You can smell it in the air. The nauseous whiff of bronzed, lithe bodies in expensive bikinis lying out by the Student Recreation Complex pool. Funny, I always thought that swimming pools were used for more physically challenging activities, but my belief was crushed when I endeavored to partake in a little group exercise in the shallow end yesterday and 300 eyes were on my pale and wobbly butt.
I thought I was beyond the clutches of body issues, having finally reached a decision on entering University that I was damn fine the way I was built, and my intellectual capacity, not my breasts, would grant me the career of my dreams. My resolve melted as quickly as my iced chai on that first day at ASU in the sweltering month of August. I am one of the sullen 91 percent of college women (according to a 1995 study) who profess to having dieted to control their weight throughout their college careers, and it makes me sick to my stomach to have lost so much pride in myself in that first semester.
So I binned the ridiculous diet and drew up a game plan of exercise to follow instead that would get my heart rate up and give my body a healthy boost. I even have a workout buddy. Then the sun came out, and we thought a spot of aqua aerobics wouldn't go amiss.
Surrounded by hundreds of "attractive" students, I felt like a specimen at the zoo as they whispered, pointed and laughed openly at our assortment of float-assisted exercises. At one point we got a round of exaggerated applause for swimming two lengths with a kick-board from a group of arrogant jocks. How I yearned to shove my float someplace other than the side of the pool. The instructor considered asking them to leave, but she was also intimidated, and besides, it wouldn't stop the staring.

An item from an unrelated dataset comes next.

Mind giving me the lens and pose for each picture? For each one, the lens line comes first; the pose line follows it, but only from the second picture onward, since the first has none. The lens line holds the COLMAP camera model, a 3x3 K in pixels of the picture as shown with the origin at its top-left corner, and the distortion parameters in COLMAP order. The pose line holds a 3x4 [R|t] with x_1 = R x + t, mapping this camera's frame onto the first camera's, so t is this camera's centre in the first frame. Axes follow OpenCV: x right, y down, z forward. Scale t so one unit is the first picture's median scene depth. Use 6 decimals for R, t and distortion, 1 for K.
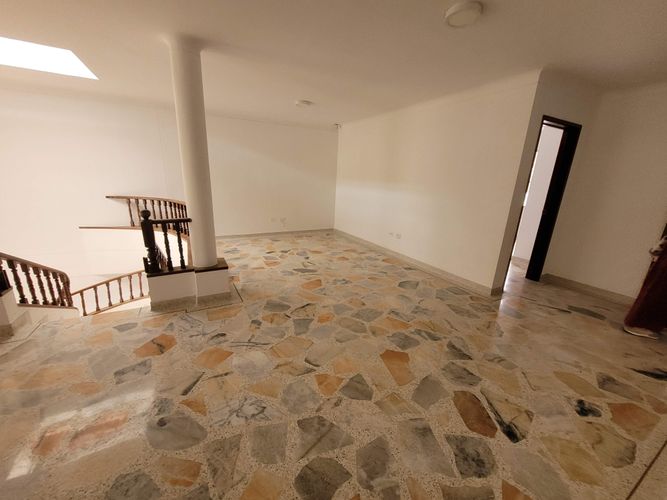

I was aghast at this reaction. I thought maturity was supposed to be in full momentum by the time you started college, but obviously not at ASU. What bothers me the most is not that they may have been laughing at how pale I am, or how much of my body appears to have merged into my ass, but the fact that they were laughing at us doing exercise. I can really see the comedy in that. And it sends out a great message for people taking sensible steps toward healthy living; only fatties do exercise, the rest of us are genetically blessed.
I've got to break it to you, 98 percent of women aren't as thin as most models, and if the average mannequin's proportions were transferred onto a woman she would probably be infertile. That "genetic blessing" seems to be vacant for a huge majority of women, and what a relief seeing as we should have no excuse to shun fitness regardless of body shape. Bringing out the dusty Reeboks doesn't have to indicate you want to lose weight, just that you are taking a proactive attitude to adopting a healthy lifestyle and helping prevent all those nasty things like heart disease and diabetes. That goes for both guys and gals, large and small.
So laugh all you like at my water escapades. Chuckle as I splash like a 3-year-old in the shallow end, and guffaw as I strap on a life belt and doggie paddle in the deep. Then you can laugh as long as you like as I amble through national parks, hike the Grand Canyon and backpack through Central America, whilst you can't even make it up the stairs. Now that is funny.